__Text to read__.
####
- Sep 29, 2009
- 1,671
- 105
- Category........
- Visa Office......
- Hong Kong
- Job Offer........
- Pre-Assessed..
- App. Filed.......
- November 2009
- Med's Done....
- October 2009 and 15 April 2011
- Interview........
- 4 April 2011
- Passport Req..
- 4 April 2011
- VISA ISSUED...
- 7 July 2011
- LANDED..........
- 15 July 2011
This topic has been discussed in several contexts, and most people believe that if a Canadian resident wishes to divorce in a foreign country, he or she must reside in that country for a year before the divorce.
It ain't so.
PMM sent me to the CanLII website, and suggested I search “divorce and substantial connection”. I did not read all the cases; the first (Bhatti v. Canada) seemed to settle the issue clearly.
There is a lot of legal opining and argumentation in the case – I guess lawyers get paid by the word!
However, after blowing away all the legalistic dust, the crux of the matter seems to be that where a Canadian resident has a real and substantial connection with a foreign jurisdiction, for a year before obtaining a divorce in that foreign jurisdiction, then Canada will recognize the divorce. A year of residence is not the only ground for valid divorce.
The CIC Operations Manual mentions both criteria: residence and connection.
Quoting from the court transcript:
“The Operations Manual on which the visa officer relied, states that the parties must ordinarily reside in the foreign jurisdiction for one year before applying for a divorce or the petitioner must have a real and substantial connection to the foreign jurisdiction for the one year period before divorce proceedings begin. (My emphasis.) The Operations Manual is not a statement of the law. Rather it is a guide and I find it more helpful to refer directly to the Divorce Act, the common law and the jurisprudence.”
####
__Given information__.
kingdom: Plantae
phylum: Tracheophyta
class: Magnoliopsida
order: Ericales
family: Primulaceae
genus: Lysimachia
####
__To-do list__.
1. Answer these questions from the post about foreign divorces:
(a) Which website did PMM send the writer to?
(b) Which two criteria does the CIC Operations Manual mention?
(c) In the quoted court transcript, what does the court find it more helpful to refer to directly?
2. Copy word for word the passage of the post about foreign divorces from "However, after blowing" to "for valid divorce.".

__Results__.
1.
(a) The CanLII website.
(b) Residence and connection.
(c) The Divorce Act, the common law and the jurisprudence.

2.
However, after blowing away all the legalistic dust, the crux of the matter seems to be that where a Canadian resident has a real and substantial connection with a foreign jurisdiction, for a year before obtaining a divorce in that foreign jurisdiction, then Canada will recognize the divorce. A year of residence is not the only ground for valid divorce.